▸ **Try it**
Without the images, write out the whole listing exactly.

▸ **Recorded information**
___

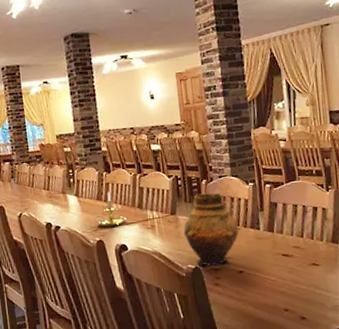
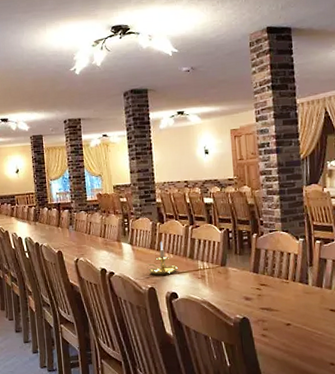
vase: present [183,192,239,266] -> none [233,246,288,317]

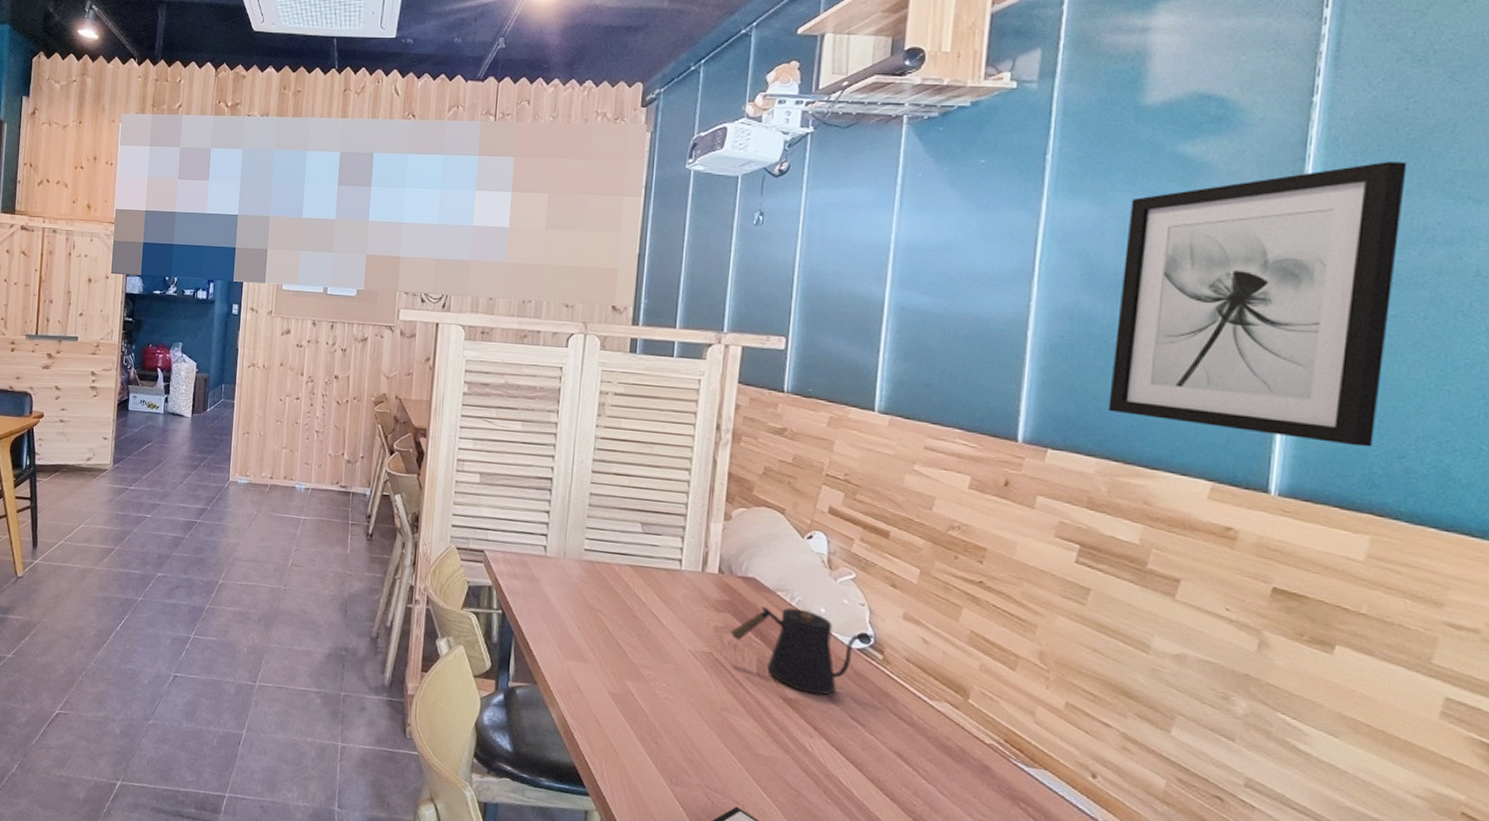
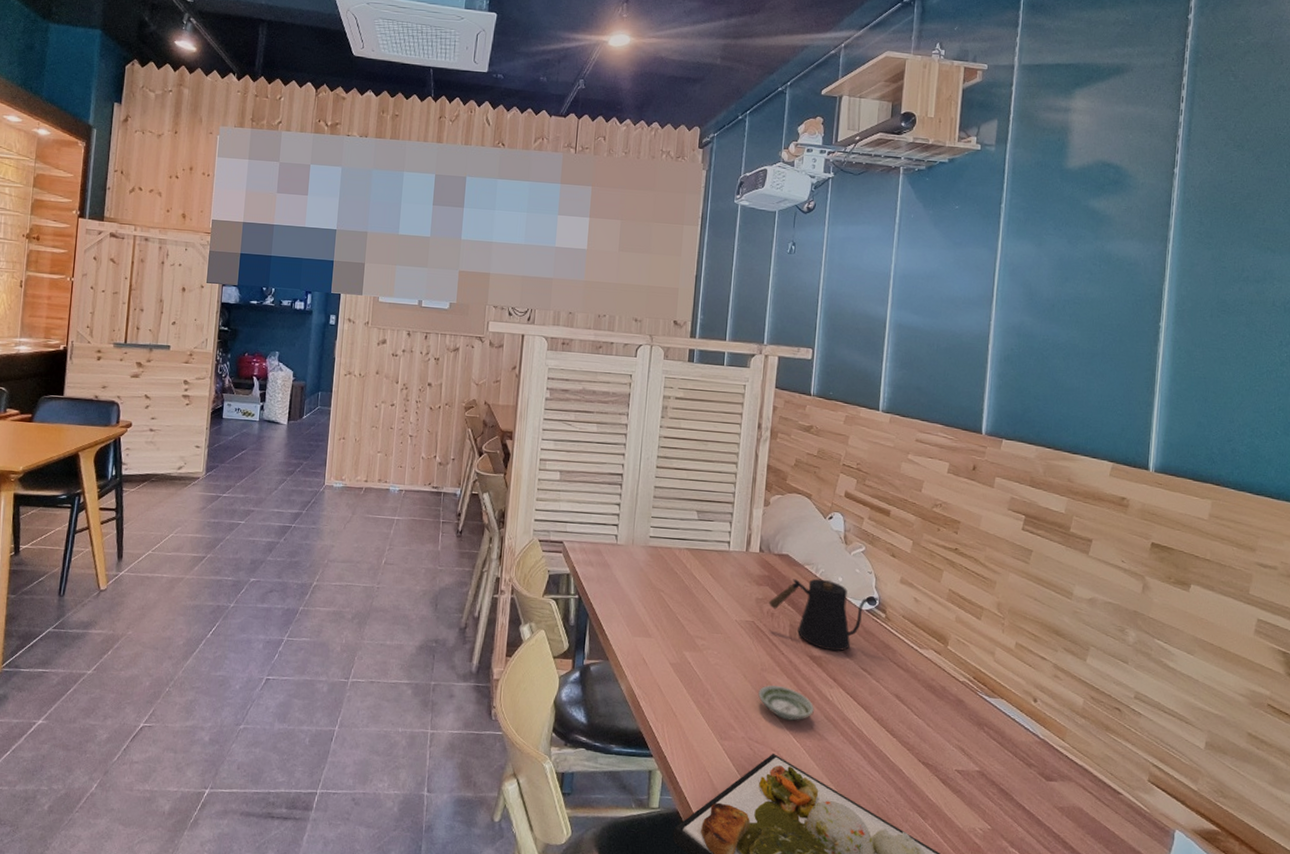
saucer: none [717,727,789,772] -> present [758,685,814,721]
wall art: present [1108,161,1408,447] -> none [1043,219,1232,433]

___

▸ **Task output**
vase: present [183,192,239,266] -> none [233,246,288,317]

saucer: none [717,727,789,772] -> present [758,685,814,721]
wall art: present [1108,161,1408,447] -> none [1043,219,1232,433]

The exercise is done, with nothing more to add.